Transcriptworld is a lousy place even assuming, as we have so far, that government’s primary role there is to make sure that people don’t doxx and harass one another. And when government doesn’t embrace the rule of law, Transcriptworld provides the soil—fertilized by commercial data processing—in which to grow the authoritarian nightmares we’ve come to call Orwellian.
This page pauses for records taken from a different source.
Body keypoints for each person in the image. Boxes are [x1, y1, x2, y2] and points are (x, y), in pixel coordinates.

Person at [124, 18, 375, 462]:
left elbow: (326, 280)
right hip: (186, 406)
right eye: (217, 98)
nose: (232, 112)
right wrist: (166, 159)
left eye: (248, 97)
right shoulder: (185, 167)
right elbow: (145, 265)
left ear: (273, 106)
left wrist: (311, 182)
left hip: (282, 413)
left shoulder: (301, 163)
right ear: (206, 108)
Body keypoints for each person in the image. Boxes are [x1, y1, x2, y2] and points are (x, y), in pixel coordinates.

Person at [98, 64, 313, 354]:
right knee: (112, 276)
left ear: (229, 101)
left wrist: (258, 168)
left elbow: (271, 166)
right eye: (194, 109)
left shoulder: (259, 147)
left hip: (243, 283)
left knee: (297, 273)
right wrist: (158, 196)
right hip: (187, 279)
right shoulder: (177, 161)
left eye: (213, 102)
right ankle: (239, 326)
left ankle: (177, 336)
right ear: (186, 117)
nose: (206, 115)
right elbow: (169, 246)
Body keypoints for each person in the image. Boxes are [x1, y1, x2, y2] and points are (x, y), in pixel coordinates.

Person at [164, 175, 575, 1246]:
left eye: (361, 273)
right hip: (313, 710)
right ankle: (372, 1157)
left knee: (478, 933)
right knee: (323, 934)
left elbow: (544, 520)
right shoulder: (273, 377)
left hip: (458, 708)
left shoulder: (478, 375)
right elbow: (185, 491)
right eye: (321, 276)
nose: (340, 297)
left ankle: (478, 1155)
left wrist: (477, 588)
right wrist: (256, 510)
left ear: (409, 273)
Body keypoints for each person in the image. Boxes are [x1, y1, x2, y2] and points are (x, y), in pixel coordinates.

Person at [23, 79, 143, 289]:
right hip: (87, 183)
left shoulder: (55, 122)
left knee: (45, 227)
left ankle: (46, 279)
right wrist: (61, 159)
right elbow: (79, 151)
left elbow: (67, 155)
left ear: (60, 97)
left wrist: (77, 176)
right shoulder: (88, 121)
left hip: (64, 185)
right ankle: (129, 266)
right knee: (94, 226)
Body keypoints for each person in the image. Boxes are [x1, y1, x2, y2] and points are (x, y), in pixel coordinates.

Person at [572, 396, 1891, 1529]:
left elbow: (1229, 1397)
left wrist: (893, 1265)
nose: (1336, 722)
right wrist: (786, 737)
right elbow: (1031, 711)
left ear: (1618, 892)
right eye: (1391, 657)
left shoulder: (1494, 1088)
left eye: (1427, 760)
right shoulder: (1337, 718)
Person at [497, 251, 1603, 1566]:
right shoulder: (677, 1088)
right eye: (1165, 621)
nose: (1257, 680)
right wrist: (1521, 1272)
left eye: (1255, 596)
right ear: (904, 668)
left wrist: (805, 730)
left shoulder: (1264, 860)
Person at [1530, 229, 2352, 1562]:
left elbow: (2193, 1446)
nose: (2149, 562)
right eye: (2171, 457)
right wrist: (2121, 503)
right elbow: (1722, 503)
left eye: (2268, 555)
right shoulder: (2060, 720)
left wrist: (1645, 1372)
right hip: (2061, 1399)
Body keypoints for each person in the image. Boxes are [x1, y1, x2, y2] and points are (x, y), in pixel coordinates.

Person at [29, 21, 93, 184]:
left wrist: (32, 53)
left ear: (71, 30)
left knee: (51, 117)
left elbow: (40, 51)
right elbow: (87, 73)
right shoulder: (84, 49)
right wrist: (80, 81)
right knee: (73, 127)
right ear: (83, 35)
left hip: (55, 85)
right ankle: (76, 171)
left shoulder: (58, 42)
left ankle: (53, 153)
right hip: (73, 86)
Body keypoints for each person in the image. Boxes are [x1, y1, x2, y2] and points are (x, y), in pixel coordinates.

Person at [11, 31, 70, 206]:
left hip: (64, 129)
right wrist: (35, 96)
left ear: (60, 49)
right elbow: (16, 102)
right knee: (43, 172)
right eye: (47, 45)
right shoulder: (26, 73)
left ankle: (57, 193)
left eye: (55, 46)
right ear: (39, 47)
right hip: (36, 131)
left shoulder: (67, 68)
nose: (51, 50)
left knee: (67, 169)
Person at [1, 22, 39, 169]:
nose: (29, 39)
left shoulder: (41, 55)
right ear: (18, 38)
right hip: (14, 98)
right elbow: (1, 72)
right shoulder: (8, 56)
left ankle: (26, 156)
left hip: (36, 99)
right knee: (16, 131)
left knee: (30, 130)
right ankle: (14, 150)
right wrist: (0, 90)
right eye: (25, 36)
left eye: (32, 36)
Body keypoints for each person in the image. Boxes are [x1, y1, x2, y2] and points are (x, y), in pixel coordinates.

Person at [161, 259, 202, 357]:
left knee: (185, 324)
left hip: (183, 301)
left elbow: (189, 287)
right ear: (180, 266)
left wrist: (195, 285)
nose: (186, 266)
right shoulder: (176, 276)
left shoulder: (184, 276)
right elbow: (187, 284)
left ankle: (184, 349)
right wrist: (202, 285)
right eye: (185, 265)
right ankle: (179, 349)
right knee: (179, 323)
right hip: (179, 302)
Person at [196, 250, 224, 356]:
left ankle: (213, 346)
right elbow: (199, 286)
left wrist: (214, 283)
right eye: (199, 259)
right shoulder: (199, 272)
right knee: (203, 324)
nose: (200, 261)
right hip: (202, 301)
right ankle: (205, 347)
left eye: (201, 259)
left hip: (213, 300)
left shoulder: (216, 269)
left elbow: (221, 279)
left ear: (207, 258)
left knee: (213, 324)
There have to be better alternatives than these. To find them, we must overcome the learned helplessness about the state of our privacy -- a helplessness often abetted by technology leaders moving fast and breaking things. Privacy defenders have perhaps inadvertently encouraged the same sense of inevitability by speaking in generic apocalyptic terms. But this fight is not simply about keeping particular facts about people out of the public eye. Privacy now is as much about freedom, the freedom to maintain a boundary between ourselves and those who want to shape us.
We’ll need a combination of old-fashioned political pressure to situate and vindicate privacy rights in law, limiting data collection and use, and the forging of new technical tools to make compliance with that law easier. Restrictions on collection and use of data can bring up short the current race to the bottom, and a follow-on slide toward the paranoia of Pseudoworld. It should not only be that the lucky few can manage to buy and practice their way into a semblance of even the reduced privacy we enjoy today. Functional anonymity is as valuable in commerce as in speech. The burden shouldn’t be borne by those on whom these technologies are deployed. It must be shared by those who want to know all about us, and who would further subtly shape us according to their own imperatives.